Alas, it was not to be.

The power utility is fast becoming a bottomless pit into which billions of rand that we can ill afford - that should and could have been spent on countless other projects if we had had the money - are apparently being extorted from us at will, because the alternative is simply too ghastly to contemplate.

But where does the spin end and the truth begin?

The New Dawn is a year-and-a-half old, we keep being told that everything is working until it’s not, and we are literally plunged into darkness.

Amid the ever-shifting goalposts of PR excuses, we are told the utility is ridiculously over-staffed, yet inefficient and arrogantly resistant to any meaningful intervention.

There is a disconnect which is only becoming worse. If it’s not tropical cyclones, it’s maintenance.

The government wants to grow the economy, yet each time power is cut, tens of thousands of small businesses - the job drivers of the short- to middle-term - are forced ever closer to the abyss of financial ruin as the big employers see their profitability plummet and start looking at cutting even more jobs, while hiking the costs of the products they sell.
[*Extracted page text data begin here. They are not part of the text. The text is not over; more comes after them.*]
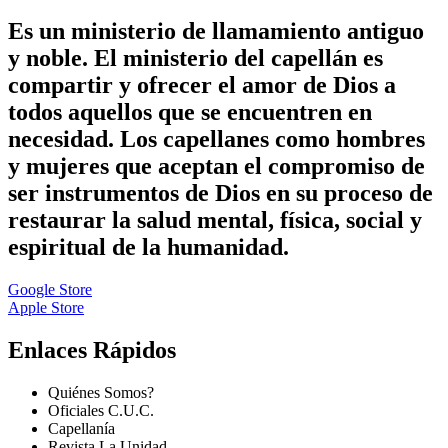
Es un ministerio de llamamiento antiguo
y noble. El ministerio del capellán es
compartir y ofrecer el amor de Dios a
todos aquellos que se encuentren en
necesidad. Los capellanes como hombres
y mujeres que aceptan el compromiso de
ser instrumentos de Dios en su proceso de
restaurar la salud mental, física, social y
espiritual de la humanidad.
Google Store
Apple Store
Enlaces Rápidos
Quiénes Somos?
Oficiales C.U.C.
Capellanía
Revista La Unidad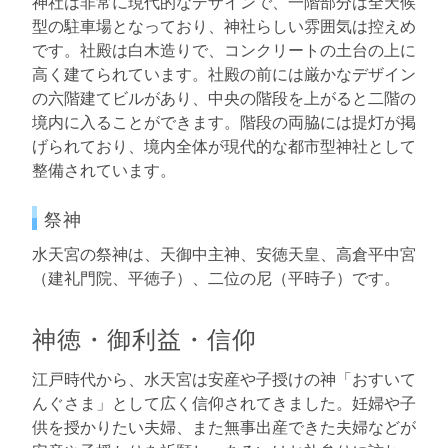
神社は非常に現代的なデザインで、一階部分は全天候
型の駐車場となっており、神社らしい雰囲気は控えめ
です。社殿は白木造りで、コンクリートの土台の上に
高く建てられています。社殿の前には厳かなデザイン
の六階建てビルがあり、中央の階段を上がると二階の
境内に入ることができます。階段の両脇には提灯が掲
げられており、境内全体が現代的な都市型神社として
整備されています。
祭神
水天宮の祭神は、天御中主神、安徳天皇、高倉平中宮
（建礼門院、平徳子）、二位の尼（平時子）です。
神徳・御利益・信仰
江戸時代から、水天宮は安産や子授けの神「おすいて
んぐさま」として広く信仰されてきました。妊婦や子
供を授かりたい夫婦、また無事出産できた夫婦などが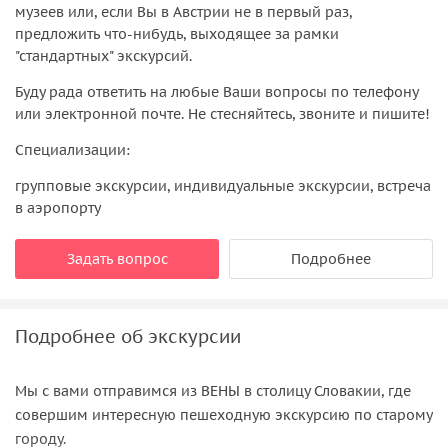
музеев или, если Вы в Австрии не в первый раз,
предложить что-нибудь, выходящее за рамки
"стандартных" экскурсий.
Буду рада ответить на любые Ваши вопросы по телефону
или электронной почте. Не стесняйтесь, звоните и пишите!
Специализации:
групповые экскурсии, индивидуальные экскурсии, встреча
в аэропорту
Задать вопрос
Подробнее
Подробнее об экскурсии
Мы с вами отправимся из ВЕНЫ в столицу Словакии, где
совершим интересную пешеходную экскурсию по старому
городу.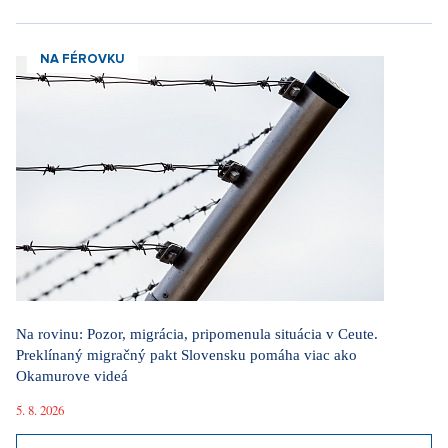
NA FÉROVKU
Na rovinu: Pozor, migrácia, pripomenula situácia v Ceute.
Preklínaný migračný pakt Slovensku pomáha viac ako
Okamurove videá
5. 8. 2026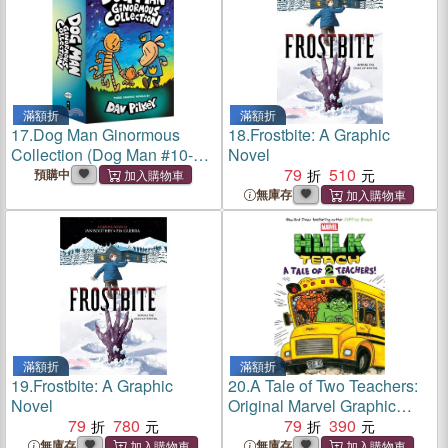
滿額折
滿額折
17.
Dog Man Ginormous
18.
Frostbite: A Graphic
Collection (Dog Man #10-12
Novel
Box Set)
79
510
預購中
無庫存
滿額折
滿額折
19.
Frostbite: A Graphic
20.
A Tale of Two Teachers:
Novel
Original Marvel Graphic
79
780
Novel (Hulk Teach! #2)
79
390
無庫存
無庫存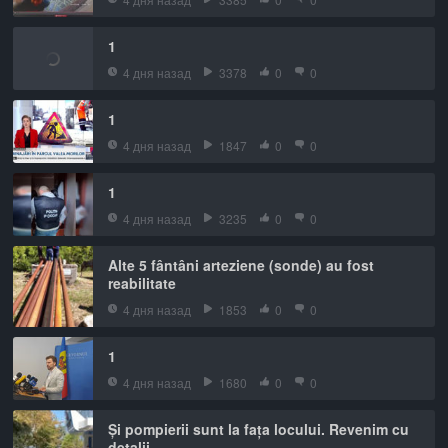
1
4 дня назад
3378
0
0
1
4 дня назад
1847
0
0
1
4 дня назад
3235
0
0
Alte 5 fântâni arteziene (sonde) au fost
reabilitate
4 дня назад
1853
0
0
1
4 дня назад
1680
0
0
Și pompierii sunt la fața locului. Revenim cu
detalii.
All the while, the elephant in the room remains: Eskom’s growing debt pile that needs to be serviced in an economy that is forever on the threshold of recession.

Ramaphosa will find out very soon there is a limit to the patience of international lenders and the long-suffering South African consumers.

He will have to act resolutely and quickly for this apparently intractable mess not to define

him as much as the theft of a nation’s birthright defined his predecessor.